• [YOUR ASSIGNMENT]
Could you please find each line in the records that contains the word "осуществляется" and copy it?

____ SOURCE DATA

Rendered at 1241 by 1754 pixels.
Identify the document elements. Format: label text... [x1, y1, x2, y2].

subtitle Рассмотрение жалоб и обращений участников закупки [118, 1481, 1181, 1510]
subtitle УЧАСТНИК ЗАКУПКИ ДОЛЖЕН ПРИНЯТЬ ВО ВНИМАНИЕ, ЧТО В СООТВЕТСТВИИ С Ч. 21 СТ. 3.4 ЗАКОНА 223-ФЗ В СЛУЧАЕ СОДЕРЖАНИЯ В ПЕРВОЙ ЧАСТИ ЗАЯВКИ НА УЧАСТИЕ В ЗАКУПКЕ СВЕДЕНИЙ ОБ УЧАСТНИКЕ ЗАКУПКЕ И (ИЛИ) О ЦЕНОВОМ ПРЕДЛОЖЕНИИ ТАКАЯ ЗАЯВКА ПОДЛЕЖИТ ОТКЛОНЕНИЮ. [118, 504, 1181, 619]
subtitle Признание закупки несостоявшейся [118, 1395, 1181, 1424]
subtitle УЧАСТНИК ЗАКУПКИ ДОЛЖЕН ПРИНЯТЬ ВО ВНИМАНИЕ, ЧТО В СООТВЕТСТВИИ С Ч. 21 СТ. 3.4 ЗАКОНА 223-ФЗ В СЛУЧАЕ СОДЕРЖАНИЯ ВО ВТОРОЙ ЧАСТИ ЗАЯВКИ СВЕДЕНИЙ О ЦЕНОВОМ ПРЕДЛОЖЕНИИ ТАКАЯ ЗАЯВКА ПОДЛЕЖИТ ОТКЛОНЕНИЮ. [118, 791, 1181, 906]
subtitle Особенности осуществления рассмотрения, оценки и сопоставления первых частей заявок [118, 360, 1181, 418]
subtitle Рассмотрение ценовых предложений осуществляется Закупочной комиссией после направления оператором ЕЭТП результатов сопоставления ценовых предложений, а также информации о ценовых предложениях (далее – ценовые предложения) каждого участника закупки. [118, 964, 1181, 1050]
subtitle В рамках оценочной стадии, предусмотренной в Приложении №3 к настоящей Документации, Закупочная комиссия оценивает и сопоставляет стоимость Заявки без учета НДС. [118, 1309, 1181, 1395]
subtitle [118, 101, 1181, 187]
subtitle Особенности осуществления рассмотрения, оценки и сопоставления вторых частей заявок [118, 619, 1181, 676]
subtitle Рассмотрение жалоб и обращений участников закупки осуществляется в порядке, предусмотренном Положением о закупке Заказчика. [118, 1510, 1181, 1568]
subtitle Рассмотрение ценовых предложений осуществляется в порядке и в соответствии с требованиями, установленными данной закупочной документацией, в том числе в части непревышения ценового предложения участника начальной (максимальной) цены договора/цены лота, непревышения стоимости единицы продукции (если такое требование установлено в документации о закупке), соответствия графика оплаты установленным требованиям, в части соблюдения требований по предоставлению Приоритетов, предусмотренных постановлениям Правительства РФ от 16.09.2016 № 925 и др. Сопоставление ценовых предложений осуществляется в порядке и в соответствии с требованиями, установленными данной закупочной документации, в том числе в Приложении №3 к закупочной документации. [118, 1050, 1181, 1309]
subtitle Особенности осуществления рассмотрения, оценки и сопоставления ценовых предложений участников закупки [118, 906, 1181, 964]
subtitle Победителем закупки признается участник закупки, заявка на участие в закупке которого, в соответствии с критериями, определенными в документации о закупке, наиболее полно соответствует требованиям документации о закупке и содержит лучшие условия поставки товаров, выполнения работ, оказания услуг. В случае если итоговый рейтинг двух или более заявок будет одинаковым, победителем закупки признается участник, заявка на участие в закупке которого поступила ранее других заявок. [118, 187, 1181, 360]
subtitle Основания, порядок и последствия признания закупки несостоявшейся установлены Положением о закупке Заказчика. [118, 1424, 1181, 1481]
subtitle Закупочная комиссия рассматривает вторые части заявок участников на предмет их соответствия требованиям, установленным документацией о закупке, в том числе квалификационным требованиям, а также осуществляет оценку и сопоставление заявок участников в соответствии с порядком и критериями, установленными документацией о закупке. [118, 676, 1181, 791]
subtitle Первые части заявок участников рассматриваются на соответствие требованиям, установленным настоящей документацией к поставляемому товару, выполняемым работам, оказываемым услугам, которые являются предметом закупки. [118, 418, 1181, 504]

________

• [WRITTEN SOLUTION]
subtitle Рассмотрение ценовых предложений осуществляется Закупочной комиссией после направления оператором ЕЭТП результатов сопоставления ценовых предложений, а также информации о ценовых предложениях (далее – ценовые предложения) каждого участника закупки. [118, 964, 1181, 1050]
subtitle Рассмотрение жалоб и обращений участников закупки осуществляется в порядке, предусмотренном Положением о закупке Заказчика. [118, 1510, 1181, 1568]
subtitle Рассмотрение ценовых предложений осуществляется в порядке и в соответствии с требованиями, установленными данной закупочной документацией, в том числе в части непревышения ценового предложения участника начальной (максимальной) цены договора/цены лота, непревышения стоимости единицы продукции (если такое требование установлено в документации о закупке), соответствия графика оплаты установленным требованиям, в части соблюдения требований по предоставлению Приоритетов, предусмотренных постановлениям Правительства РФ от 16.09.2016 № 925 и др. Сопоставление ценовых предложений осуществляется в порядке и в соответствии с требованиями, установленными данной закупочной документации, в том числе в Приложении №3 к закупочной документации. [118, 1050, 1181, 1309]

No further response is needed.